After entrainment in light-dark cycles, seedlings were sprayed with 3 mM D-luciferin (Gold Biotechnology) and moved to the specified light conditions using red and blue LEDs (35 μmol m⁻² s⁻¹ each color; XtremeLUX, Santa Clara, CA) to provide illumination. Plants were imaged for 5–6 days using a cooled CCD camera (DU434-BV, Andor Technology; or ORCA-R2, Hamamatsu Photonics). Bioluminescence was quantified using MetaMorph software (Molecular Devices) and circadian rhythmicity assessed using Biological Rhythm Analysis Software System (BRASS)⁹¹.

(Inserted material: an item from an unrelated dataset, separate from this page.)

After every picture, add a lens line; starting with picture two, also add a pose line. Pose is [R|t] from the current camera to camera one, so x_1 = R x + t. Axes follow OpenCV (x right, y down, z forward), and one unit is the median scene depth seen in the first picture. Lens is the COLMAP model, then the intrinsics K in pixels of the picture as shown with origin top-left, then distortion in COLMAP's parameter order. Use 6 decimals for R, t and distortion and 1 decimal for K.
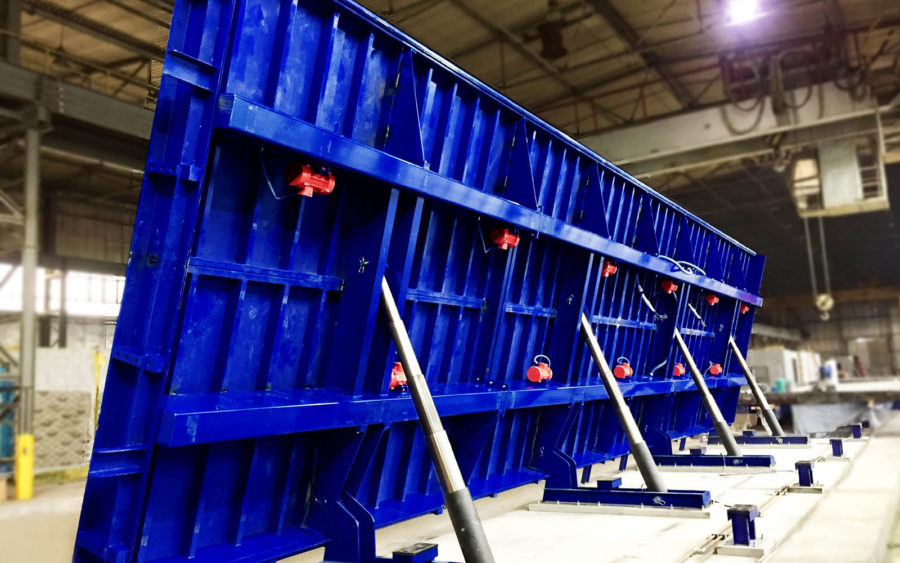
lens RADIAL K [[776.3, 0, 448.9], [0, 776.3, 296.0], [0, 0, 1]] dist [0.063612, -0.002373]
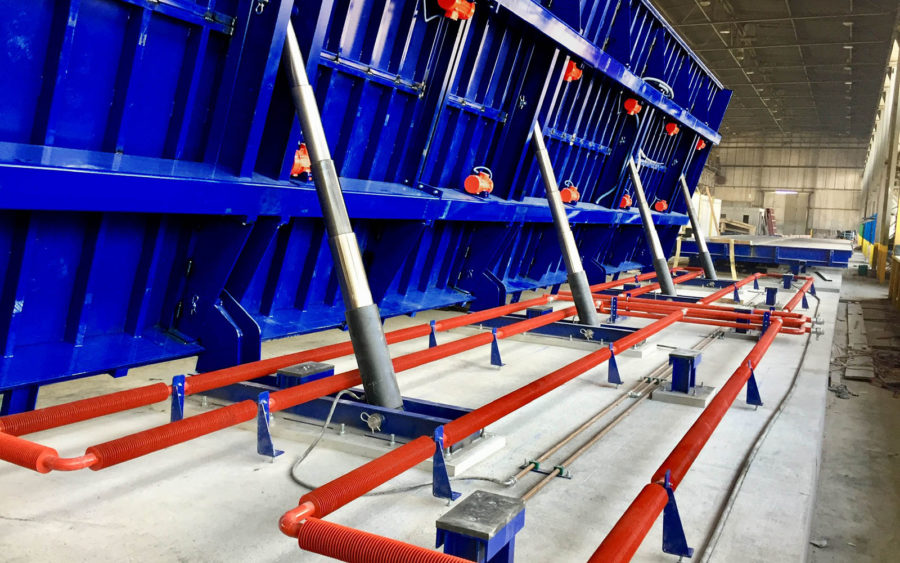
lens RADIAL K [[776.3, 0, 448.9], [0, 776.3, 296.0], [0, 0, 1]] dist [0.063612, -0.002373]
pose [[0.991558, 0.093113, 0.090236, 0.015658], [-0.111358, 0.968030, 0.224759, 0.027200], [-0.066423, -0.232910, 0.970227, 0.121355]]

Protein sequences of the Arabidopsis thaliana, Homo sapiens, Chlamydomonas reinhardtii, and Schizosaccharomyces pombe XCT homologs were obtained from Uniprot (accession numbers Q8H110, Q14320, A0A159YK42, and Q7LKZ5). Protein alignments were generated using Clustal Omega⁹² and viewed and edited using Jalview 2⁹³. Predictions of disordered domains were obtained from the Database of Disordered Protein Predictions (d2p2)⁶⁷. d2p2 uses nine predictor algorithms (VLXT, VSL2b, PrDOS, PV2, IUPred-S, IUPred-L, Espritz-N, Espritz-X, and Espritz-D^94–99) and requires that 75% of the programs agree before defining a region as disordered.